CAR architecture has evolved through four generations. The first relied solely on CD3ζ and lacked potency. Second-generation receptors added either CD28 or 4-1BB costimulation, striking a balance between cytolytic vigor and persistence that remains the clinical standard. Third-generation designs combine two costimulatory domains for stronger activation, whereas fourth-generation "armored" CARs secrete cytokines such as IL-12, IL-15, or IL-18 to remodel the tumor microenvironment. Extracellularly, single-chain variable fragments (scFvs) have been supplemented by nanobodies, shark VNARs, and lamprey VLRs, each influencing spatial conformation and signaling. Intracellularly, domains from ICOS, MyD88, OX40, or CD3ε are being tested to fine-tune activation thresholds.
Solid tumors, however, present physical barriers, antigen heterogeneity, and immunosuppressive milieus that blunt CAR-T efficacy. Dense stroma and abnormal vasculature restrict infiltration; down-regulation of chemokines impedes recruitment; heterogeneous antigen expression enables escape; regulatory T cells, tumor-associated macrophages, and TGFβ drive exhaustion. Persistent antigen exposure combined with constitutive low-level signaling—termed tonic signaling—accelerates T cell dysfunction and limits in vivo persistence. Understanding and modulating this baseline signaling has therefore become a central challenge for next-generation designs.
Tonic signaling is not unique to CARs. Resting T and B lymphocytes sustain low-grade antigen-receptor signals that maintain survival and homeostatic proliferation. In the thymus, pre-TCR and pre-BCR complexes oligomerize spontaneously through electrostatic interactions between positively charged residues; mutations that disrupt these patches abrogate development. Analogously, CARs lacking antigen can cluster via positively charged patches (PCPs) on their scFv surfaces, driving CD3ζ phosphorylation and downstream activation. GD2-specific CARs exhibit strong clustering and rapid exhaustion, whereas CD19-specific CARs display diffuse membrane distribution and sustained function. Quantifying PCP area enables prediction of tonic strength; engineering scFv charge, linker length, hinge composition, or costimulatory domains allows precise tuning.
A bell-shaped "Peak Theory" describes the relationship between tonic strength and therapeutic efficacy. Signals that are too weak curtail proliferation and memory formation; signals that are too strong provoke exhaustion and toxicity. Empirical data support this model: mutating surface charges of GD2 CARs to lower tonic signaling reduces exhaustion and improves tumor control, whereas enhancing tonic signaling of CD19 CARs increases persistence without triggering dysfunction. Similarly, shortening the VH-VL linker or lengthening the hinge to an intermediate size yields optimal signaling amplitude. Even ubiquitination-resistant CARs that recycle back to the membrane prolong signaling duration yet remain within the beneficial range, reinforcing the concept that both intensity and duration must be balanced.

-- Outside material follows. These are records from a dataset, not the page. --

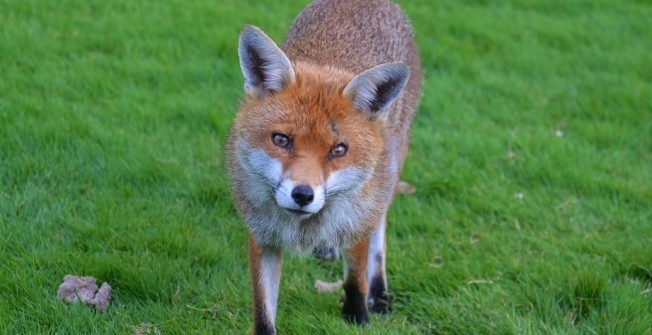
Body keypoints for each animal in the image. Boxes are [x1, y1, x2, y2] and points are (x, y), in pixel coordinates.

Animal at [227, 0, 422, 334]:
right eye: (281, 140)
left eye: (338, 150)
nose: (303, 195)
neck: (302, 227)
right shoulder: (262, 236)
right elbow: (263, 313)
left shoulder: (358, 220)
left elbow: (355, 278)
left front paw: (358, 317)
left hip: (389, 172)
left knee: (379, 232)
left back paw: (380, 293)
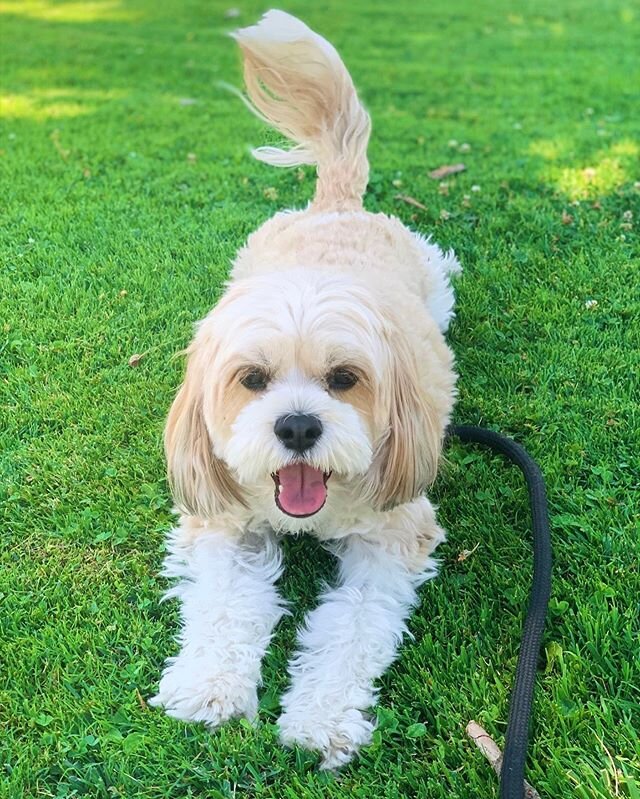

Tonic signaling also governs antigen sensitivity, metabolic reprogramming, and differentiation fate. Higher basal phosphorylation correlates with elevated CD5 expression, heightened responsiveness to low-density antigens, and up-regulation of glycolytic and anabolic pathways. Conversely, strong signals drive cells toward effector memory phenotypes with increased PD-1 and TIM-3 and decreased TCF7 and CCR7. Moderate elevation of tonic signaling therefore offers a lever to counteract tumor heterogeneity while maintaining stem-like self-renewal.
Extension of these principles to alternative cellular platforms—CAR-Treg, CAR-NK, and CAR-macrophage—remains exploratory. Regulatory T cells require tonic signals that preserve suppressive function without inducing conversion to pathogenic phenotypes. Natural killer cells, which naturally lack long-term persistence, might gain proliferative fitness through calibrated tonic activation, reducing the need for repeated dosing. Macrophages, which polarize between tumoricidal M1 and tumor-supportive M2 states, could be biased toward sustained M1 function by manipulating CAR-induced baseline signaling. Each lineage, however, possesses distinct signaling architectures and functional endpoints, demanding tailored optimization strategies grounded in quantitative models.
In summary, tonic signaling functions as a molecular rheostat that determines CAR-T fitness, tumor recognition, and longevity. By decoding the electrostatic and structural determinants of spontaneous receptor clustering, and by mapping the resulting signaling intensities to phenotypic outcomes, researchers can move beyond binary on/off designs toward predictive fine-tuning. The same lever that currently moves blood cancers toward cure is being lengthened, calibrated, and redirected to dislodge solid tumors, quell autoimmunity, reverse fibrosis, and perhaps delay aging itself.